Treatment of femoral PSA includes open surgical repair, ultrasound-guided compression, ultrasound-guided thrombin injection, coil embolization, covered stent placement.
Surgical repair of PSA is an option when a concomitant arterio-venous fistula exists. It should also be considered when there is ongoing hemodynamic instability, limb ischemia. Surgical principles consist of controlling the artery proximally and distally and primary repair of the arterial defect. When hemorrhagic shock ensues, digital compression of the bleeding site should be performed first followed by vascular control, and primary arteriography. Sometimes a retroperitoneal incision may be required for obtaining external iliac artery exposure in large PSA. If the primary repair cannot be successfully achieved, then a vein graft should be used to reconstruct the arterial system.
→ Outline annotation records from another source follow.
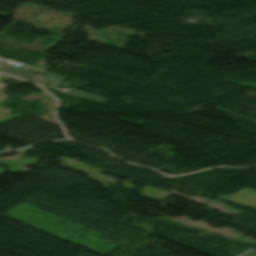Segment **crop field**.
<instances>
[{
	"instance_id": "crop-field-1",
	"label": "crop field",
	"mask_w": 256,
	"mask_h": 256,
	"mask_svg": "<svg viewBox=\"0 0 256 256\" xmlns=\"http://www.w3.org/2000/svg\"><path fill=\"white\" fill-rule=\"evenodd\" d=\"M220 198L228 199L246 205L256 206V191L247 188H244L233 195L221 196Z\"/></svg>"
},
{
	"instance_id": "crop-field-2",
	"label": "crop field",
	"mask_w": 256,
	"mask_h": 256,
	"mask_svg": "<svg viewBox=\"0 0 256 256\" xmlns=\"http://www.w3.org/2000/svg\"><path fill=\"white\" fill-rule=\"evenodd\" d=\"M0 72L6 73L15 77H19L22 79L28 80L31 78L35 73L26 71L23 69H18V68H12V67H0Z\"/></svg>"
},
{
	"instance_id": "crop-field-3",
	"label": "crop field",
	"mask_w": 256,
	"mask_h": 256,
	"mask_svg": "<svg viewBox=\"0 0 256 256\" xmlns=\"http://www.w3.org/2000/svg\"><path fill=\"white\" fill-rule=\"evenodd\" d=\"M2 76H4V75L0 74V78H1ZM4 87H5V85H3V84L0 83V92L4 89ZM6 96H7V95L0 94V101H1L2 99H4ZM7 112H9V110L0 108V123H1V124H4V123H6V122H8V121H10V120H12V119H14V118H12V117L6 115ZM7 114H8V113H7Z\"/></svg>"
},
{
	"instance_id": "crop-field-4",
	"label": "crop field",
	"mask_w": 256,
	"mask_h": 256,
	"mask_svg": "<svg viewBox=\"0 0 256 256\" xmlns=\"http://www.w3.org/2000/svg\"><path fill=\"white\" fill-rule=\"evenodd\" d=\"M68 93L73 94V95H77V96H80V97H83V98H87V99H90V100H93V101H97L99 103H104V102L107 101V99H104L102 97H96L94 95L84 93V92H81V91H77V90H71Z\"/></svg>"
},
{
	"instance_id": "crop-field-5",
	"label": "crop field",
	"mask_w": 256,
	"mask_h": 256,
	"mask_svg": "<svg viewBox=\"0 0 256 256\" xmlns=\"http://www.w3.org/2000/svg\"><path fill=\"white\" fill-rule=\"evenodd\" d=\"M42 73L48 77V79L50 80L51 86H54V85L60 83L59 80L62 78L61 75L56 74V73H52V72H48V71H44Z\"/></svg>"
},
{
	"instance_id": "crop-field-6",
	"label": "crop field",
	"mask_w": 256,
	"mask_h": 256,
	"mask_svg": "<svg viewBox=\"0 0 256 256\" xmlns=\"http://www.w3.org/2000/svg\"><path fill=\"white\" fill-rule=\"evenodd\" d=\"M30 81H33V82H36V83H39V84H46L47 85L46 78L41 74L33 77Z\"/></svg>"
},
{
	"instance_id": "crop-field-7",
	"label": "crop field",
	"mask_w": 256,
	"mask_h": 256,
	"mask_svg": "<svg viewBox=\"0 0 256 256\" xmlns=\"http://www.w3.org/2000/svg\"><path fill=\"white\" fill-rule=\"evenodd\" d=\"M18 67H21V68L27 67V68L32 69V71H36V72H39V71L42 70V69H40V68H34V67L29 66V65H26V64H22V65H20V66H18Z\"/></svg>"
},
{
	"instance_id": "crop-field-8",
	"label": "crop field",
	"mask_w": 256,
	"mask_h": 256,
	"mask_svg": "<svg viewBox=\"0 0 256 256\" xmlns=\"http://www.w3.org/2000/svg\"><path fill=\"white\" fill-rule=\"evenodd\" d=\"M5 61H0V65H2Z\"/></svg>"
},
{
	"instance_id": "crop-field-9",
	"label": "crop field",
	"mask_w": 256,
	"mask_h": 256,
	"mask_svg": "<svg viewBox=\"0 0 256 256\" xmlns=\"http://www.w3.org/2000/svg\"><path fill=\"white\" fill-rule=\"evenodd\" d=\"M1 192V191H0Z\"/></svg>"
}]
</instances>
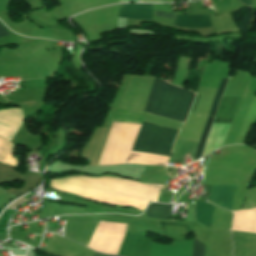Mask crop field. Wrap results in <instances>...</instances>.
Listing matches in <instances>:
<instances>
[{
    "label": "crop field",
    "mask_w": 256,
    "mask_h": 256,
    "mask_svg": "<svg viewBox=\"0 0 256 256\" xmlns=\"http://www.w3.org/2000/svg\"><path fill=\"white\" fill-rule=\"evenodd\" d=\"M161 232L165 233L173 241H185L190 233L188 226L180 224L159 223Z\"/></svg>",
    "instance_id": "crop-field-6"
},
{
    "label": "crop field",
    "mask_w": 256,
    "mask_h": 256,
    "mask_svg": "<svg viewBox=\"0 0 256 256\" xmlns=\"http://www.w3.org/2000/svg\"><path fill=\"white\" fill-rule=\"evenodd\" d=\"M205 245L194 239L192 256H204Z\"/></svg>",
    "instance_id": "crop-field-12"
},
{
    "label": "crop field",
    "mask_w": 256,
    "mask_h": 256,
    "mask_svg": "<svg viewBox=\"0 0 256 256\" xmlns=\"http://www.w3.org/2000/svg\"><path fill=\"white\" fill-rule=\"evenodd\" d=\"M241 5L250 8L251 6V0H237Z\"/></svg>",
    "instance_id": "crop-field-13"
},
{
    "label": "crop field",
    "mask_w": 256,
    "mask_h": 256,
    "mask_svg": "<svg viewBox=\"0 0 256 256\" xmlns=\"http://www.w3.org/2000/svg\"><path fill=\"white\" fill-rule=\"evenodd\" d=\"M178 129L142 121L131 152L169 155Z\"/></svg>",
    "instance_id": "crop-field-2"
},
{
    "label": "crop field",
    "mask_w": 256,
    "mask_h": 256,
    "mask_svg": "<svg viewBox=\"0 0 256 256\" xmlns=\"http://www.w3.org/2000/svg\"><path fill=\"white\" fill-rule=\"evenodd\" d=\"M9 34L5 31V29L0 25V37L8 36Z\"/></svg>",
    "instance_id": "crop-field-14"
},
{
    "label": "crop field",
    "mask_w": 256,
    "mask_h": 256,
    "mask_svg": "<svg viewBox=\"0 0 256 256\" xmlns=\"http://www.w3.org/2000/svg\"><path fill=\"white\" fill-rule=\"evenodd\" d=\"M171 211V204L164 205L158 203H150L145 210V215L152 218L169 219Z\"/></svg>",
    "instance_id": "crop-field-9"
},
{
    "label": "crop field",
    "mask_w": 256,
    "mask_h": 256,
    "mask_svg": "<svg viewBox=\"0 0 256 256\" xmlns=\"http://www.w3.org/2000/svg\"><path fill=\"white\" fill-rule=\"evenodd\" d=\"M194 97L188 90L155 78L144 111L184 122Z\"/></svg>",
    "instance_id": "crop-field-1"
},
{
    "label": "crop field",
    "mask_w": 256,
    "mask_h": 256,
    "mask_svg": "<svg viewBox=\"0 0 256 256\" xmlns=\"http://www.w3.org/2000/svg\"><path fill=\"white\" fill-rule=\"evenodd\" d=\"M104 176H115V175H111V174H106V175H104ZM115 177H117V176H115ZM65 178V177H64ZM119 178V177H118ZM121 179V178H120ZM51 180L52 179H50V182H51ZM49 185H50V183H49Z\"/></svg>",
    "instance_id": "crop-field-16"
},
{
    "label": "crop field",
    "mask_w": 256,
    "mask_h": 256,
    "mask_svg": "<svg viewBox=\"0 0 256 256\" xmlns=\"http://www.w3.org/2000/svg\"><path fill=\"white\" fill-rule=\"evenodd\" d=\"M241 98L222 97L214 123L230 124Z\"/></svg>",
    "instance_id": "crop-field-5"
},
{
    "label": "crop field",
    "mask_w": 256,
    "mask_h": 256,
    "mask_svg": "<svg viewBox=\"0 0 256 256\" xmlns=\"http://www.w3.org/2000/svg\"><path fill=\"white\" fill-rule=\"evenodd\" d=\"M93 256H111V255H103V254H99V253L95 252Z\"/></svg>",
    "instance_id": "crop-field-15"
},
{
    "label": "crop field",
    "mask_w": 256,
    "mask_h": 256,
    "mask_svg": "<svg viewBox=\"0 0 256 256\" xmlns=\"http://www.w3.org/2000/svg\"><path fill=\"white\" fill-rule=\"evenodd\" d=\"M154 5L150 4H122L118 17L135 19H152Z\"/></svg>",
    "instance_id": "crop-field-4"
},
{
    "label": "crop field",
    "mask_w": 256,
    "mask_h": 256,
    "mask_svg": "<svg viewBox=\"0 0 256 256\" xmlns=\"http://www.w3.org/2000/svg\"><path fill=\"white\" fill-rule=\"evenodd\" d=\"M212 121H213V117H208V120H207V123H206V126H205V129H204V132H203V135L201 137V140H200V143H199V146H198V149H197V152H196V155H195V158L194 159H199L200 156H201V153H202V149H203V146H204V143H205V140H206V137H207V134L209 132V129H210V126L212 124Z\"/></svg>",
    "instance_id": "crop-field-10"
},
{
    "label": "crop field",
    "mask_w": 256,
    "mask_h": 256,
    "mask_svg": "<svg viewBox=\"0 0 256 256\" xmlns=\"http://www.w3.org/2000/svg\"><path fill=\"white\" fill-rule=\"evenodd\" d=\"M195 204V221L211 227L214 206L209 203Z\"/></svg>",
    "instance_id": "crop-field-7"
},
{
    "label": "crop field",
    "mask_w": 256,
    "mask_h": 256,
    "mask_svg": "<svg viewBox=\"0 0 256 256\" xmlns=\"http://www.w3.org/2000/svg\"><path fill=\"white\" fill-rule=\"evenodd\" d=\"M225 84H226V81L222 80V81H221V84H220V86H219V89H218V91H217V93H216V96H215V98H214V101H213V104H212V107H211V110H210L209 115H212V116L215 115L216 106H217V104H218V101H219V99H220V96H221V93H222V90H223ZM198 96H199V95L197 94V97H196V100H195V103H194V106H193L191 112L194 111V108H195V105H196Z\"/></svg>",
    "instance_id": "crop-field-11"
},
{
    "label": "crop field",
    "mask_w": 256,
    "mask_h": 256,
    "mask_svg": "<svg viewBox=\"0 0 256 256\" xmlns=\"http://www.w3.org/2000/svg\"><path fill=\"white\" fill-rule=\"evenodd\" d=\"M174 25L186 27L211 26L208 16H176Z\"/></svg>",
    "instance_id": "crop-field-8"
},
{
    "label": "crop field",
    "mask_w": 256,
    "mask_h": 256,
    "mask_svg": "<svg viewBox=\"0 0 256 256\" xmlns=\"http://www.w3.org/2000/svg\"><path fill=\"white\" fill-rule=\"evenodd\" d=\"M236 186L212 185L209 201L222 208L231 209Z\"/></svg>",
    "instance_id": "crop-field-3"
}]
</instances>
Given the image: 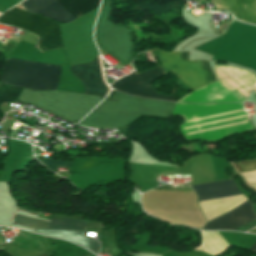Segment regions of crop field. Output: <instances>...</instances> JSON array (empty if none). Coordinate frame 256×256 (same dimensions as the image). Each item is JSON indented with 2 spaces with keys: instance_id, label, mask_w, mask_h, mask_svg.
<instances>
[{
  "instance_id": "8a807250",
  "label": "crop field",
  "mask_w": 256,
  "mask_h": 256,
  "mask_svg": "<svg viewBox=\"0 0 256 256\" xmlns=\"http://www.w3.org/2000/svg\"><path fill=\"white\" fill-rule=\"evenodd\" d=\"M174 114L182 115L179 126L187 141L215 140L224 136L252 130L246 112L240 104H181L177 103Z\"/></svg>"
},
{
  "instance_id": "ac0d7876",
  "label": "crop field",
  "mask_w": 256,
  "mask_h": 256,
  "mask_svg": "<svg viewBox=\"0 0 256 256\" xmlns=\"http://www.w3.org/2000/svg\"><path fill=\"white\" fill-rule=\"evenodd\" d=\"M216 82L184 97L180 102H242L256 93V75L236 68L215 65Z\"/></svg>"
},
{
  "instance_id": "34b2d1b8",
  "label": "crop field",
  "mask_w": 256,
  "mask_h": 256,
  "mask_svg": "<svg viewBox=\"0 0 256 256\" xmlns=\"http://www.w3.org/2000/svg\"><path fill=\"white\" fill-rule=\"evenodd\" d=\"M198 201L242 194L233 180L193 186ZM256 219L253 204L248 200L236 209L208 222L202 230H236Z\"/></svg>"
},
{
  "instance_id": "412701ff",
  "label": "crop field",
  "mask_w": 256,
  "mask_h": 256,
  "mask_svg": "<svg viewBox=\"0 0 256 256\" xmlns=\"http://www.w3.org/2000/svg\"><path fill=\"white\" fill-rule=\"evenodd\" d=\"M59 72L60 67L56 65L8 59L2 71L1 82L32 90H56Z\"/></svg>"
},
{
  "instance_id": "f4fd0767",
  "label": "crop field",
  "mask_w": 256,
  "mask_h": 256,
  "mask_svg": "<svg viewBox=\"0 0 256 256\" xmlns=\"http://www.w3.org/2000/svg\"><path fill=\"white\" fill-rule=\"evenodd\" d=\"M160 53L163 67L195 91L215 81L209 60L189 61V52Z\"/></svg>"
},
{
  "instance_id": "dd49c442",
  "label": "crop field",
  "mask_w": 256,
  "mask_h": 256,
  "mask_svg": "<svg viewBox=\"0 0 256 256\" xmlns=\"http://www.w3.org/2000/svg\"><path fill=\"white\" fill-rule=\"evenodd\" d=\"M0 20L37 34L40 38L39 48L41 51H47L63 46L59 25L38 14H31L13 8L1 15Z\"/></svg>"
},
{
  "instance_id": "e52e79f7",
  "label": "crop field",
  "mask_w": 256,
  "mask_h": 256,
  "mask_svg": "<svg viewBox=\"0 0 256 256\" xmlns=\"http://www.w3.org/2000/svg\"><path fill=\"white\" fill-rule=\"evenodd\" d=\"M75 19L98 7L100 0H56ZM55 0H26L22 4L26 11L39 13L59 22H70L74 18Z\"/></svg>"
},
{
  "instance_id": "d8731c3e",
  "label": "crop field",
  "mask_w": 256,
  "mask_h": 256,
  "mask_svg": "<svg viewBox=\"0 0 256 256\" xmlns=\"http://www.w3.org/2000/svg\"><path fill=\"white\" fill-rule=\"evenodd\" d=\"M162 72L164 70L158 67L153 70H147L139 75L132 73L111 84V86L117 90L140 97L175 101V97L157 92L151 84L154 79L161 77Z\"/></svg>"
},
{
  "instance_id": "5a996713",
  "label": "crop field",
  "mask_w": 256,
  "mask_h": 256,
  "mask_svg": "<svg viewBox=\"0 0 256 256\" xmlns=\"http://www.w3.org/2000/svg\"><path fill=\"white\" fill-rule=\"evenodd\" d=\"M85 224L86 220L51 219L49 229L85 230ZM35 232L73 241L95 254L99 251V243L92 238H87L85 231L35 229Z\"/></svg>"
},
{
  "instance_id": "3316defc",
  "label": "crop field",
  "mask_w": 256,
  "mask_h": 256,
  "mask_svg": "<svg viewBox=\"0 0 256 256\" xmlns=\"http://www.w3.org/2000/svg\"><path fill=\"white\" fill-rule=\"evenodd\" d=\"M70 72L81 80L85 93L105 96L108 88L102 81L97 57L91 63L71 66Z\"/></svg>"
},
{
  "instance_id": "28ad6ade",
  "label": "crop field",
  "mask_w": 256,
  "mask_h": 256,
  "mask_svg": "<svg viewBox=\"0 0 256 256\" xmlns=\"http://www.w3.org/2000/svg\"><path fill=\"white\" fill-rule=\"evenodd\" d=\"M216 9L231 10L237 19L256 24V0H212Z\"/></svg>"
},
{
  "instance_id": "d1516ede",
  "label": "crop field",
  "mask_w": 256,
  "mask_h": 256,
  "mask_svg": "<svg viewBox=\"0 0 256 256\" xmlns=\"http://www.w3.org/2000/svg\"><path fill=\"white\" fill-rule=\"evenodd\" d=\"M229 247V244L218 232H202L201 243L193 250L203 251L210 255H218L223 254Z\"/></svg>"
},
{
  "instance_id": "22f410ed",
  "label": "crop field",
  "mask_w": 256,
  "mask_h": 256,
  "mask_svg": "<svg viewBox=\"0 0 256 256\" xmlns=\"http://www.w3.org/2000/svg\"><path fill=\"white\" fill-rule=\"evenodd\" d=\"M232 164L239 170V172L250 171L256 169V159L235 161ZM248 184L256 189V170L250 172L241 173Z\"/></svg>"
},
{
  "instance_id": "cbeb9de0",
  "label": "crop field",
  "mask_w": 256,
  "mask_h": 256,
  "mask_svg": "<svg viewBox=\"0 0 256 256\" xmlns=\"http://www.w3.org/2000/svg\"><path fill=\"white\" fill-rule=\"evenodd\" d=\"M14 223L22 226L32 227V228H45L48 229L49 222L39 219L29 218L21 215H15Z\"/></svg>"
},
{
  "instance_id": "5142ce71",
  "label": "crop field",
  "mask_w": 256,
  "mask_h": 256,
  "mask_svg": "<svg viewBox=\"0 0 256 256\" xmlns=\"http://www.w3.org/2000/svg\"><path fill=\"white\" fill-rule=\"evenodd\" d=\"M19 209L22 210V211H24V212H26V213H29V214L34 215V212H32V211L26 210V209L21 208V207H19Z\"/></svg>"
},
{
  "instance_id": "d9b57169",
  "label": "crop field",
  "mask_w": 256,
  "mask_h": 256,
  "mask_svg": "<svg viewBox=\"0 0 256 256\" xmlns=\"http://www.w3.org/2000/svg\"><path fill=\"white\" fill-rule=\"evenodd\" d=\"M249 250H251V251H253V252H255V253H256V244H255V245H253Z\"/></svg>"
},
{
  "instance_id": "733c2abd",
  "label": "crop field",
  "mask_w": 256,
  "mask_h": 256,
  "mask_svg": "<svg viewBox=\"0 0 256 256\" xmlns=\"http://www.w3.org/2000/svg\"><path fill=\"white\" fill-rule=\"evenodd\" d=\"M41 256H47L46 254H44V255H41Z\"/></svg>"
},
{
  "instance_id": "4a817a6b",
  "label": "crop field",
  "mask_w": 256,
  "mask_h": 256,
  "mask_svg": "<svg viewBox=\"0 0 256 256\" xmlns=\"http://www.w3.org/2000/svg\"><path fill=\"white\" fill-rule=\"evenodd\" d=\"M0 233H1V231H0Z\"/></svg>"
}]
</instances>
Ultrasound compression is utilized to visualize the neck of the PSA and apply pressure until the neck is occluded. While performing compression if a PSA is present, care should be taken to avoid compression of the femoral artery. PSA are treated successfully with ultrasound when the neck is less than 2 cm. Technical failures with this method have been estimated up to 10% to 30%. If this occurs, then alternative treatment should be sought.
Ultrasound thrombin injection is also a minimally invasive procedure that can be performed at bedside under local anesthesia. To qualify for this treatment modality, the PSA should typically have a long neck that is narrow and easily seen on ultrasound. A spinal needle (22 gauges) is inserted into the sac and under continuous visualization thrombin is injected into the sac. The needle is visualized during the entire procedure to avoid accidental thrombin injection into the arterial system. Approximately 100 to 500 U/ml of thrombin is injected into the sac at about 0.1ml increments until thrombosis is achieved. A technical failure has been reported between 5% to 10% using this method providing neck anatomy is adequate.
Another minimally invasive treatment includes endovascular treatment which could entail both coil embolization or covered stent deployment. Complications include failure of treatment as well as PSA formation since often the contralateral groin is used to gain access.
With any treatment mentioned above, complications include thrombosis of both the venous and arterial system. Embolization into the distal arterial tree can occur up to 2% to 4% of the cases; hence a thorough pulse examination should be carried prior and after the procedure.
Usually, a pulse examination post-intervention should be documented and compared with pre-intervention. An ultrasound study should be performed one hour after treatment to demonstrate successful closure of the sac. In addition, a clinic appointment one-week post-intervention should be scheduled to evaluate for skin necrosis, pulse status as well as sac closure with a hand held ultrasound probe.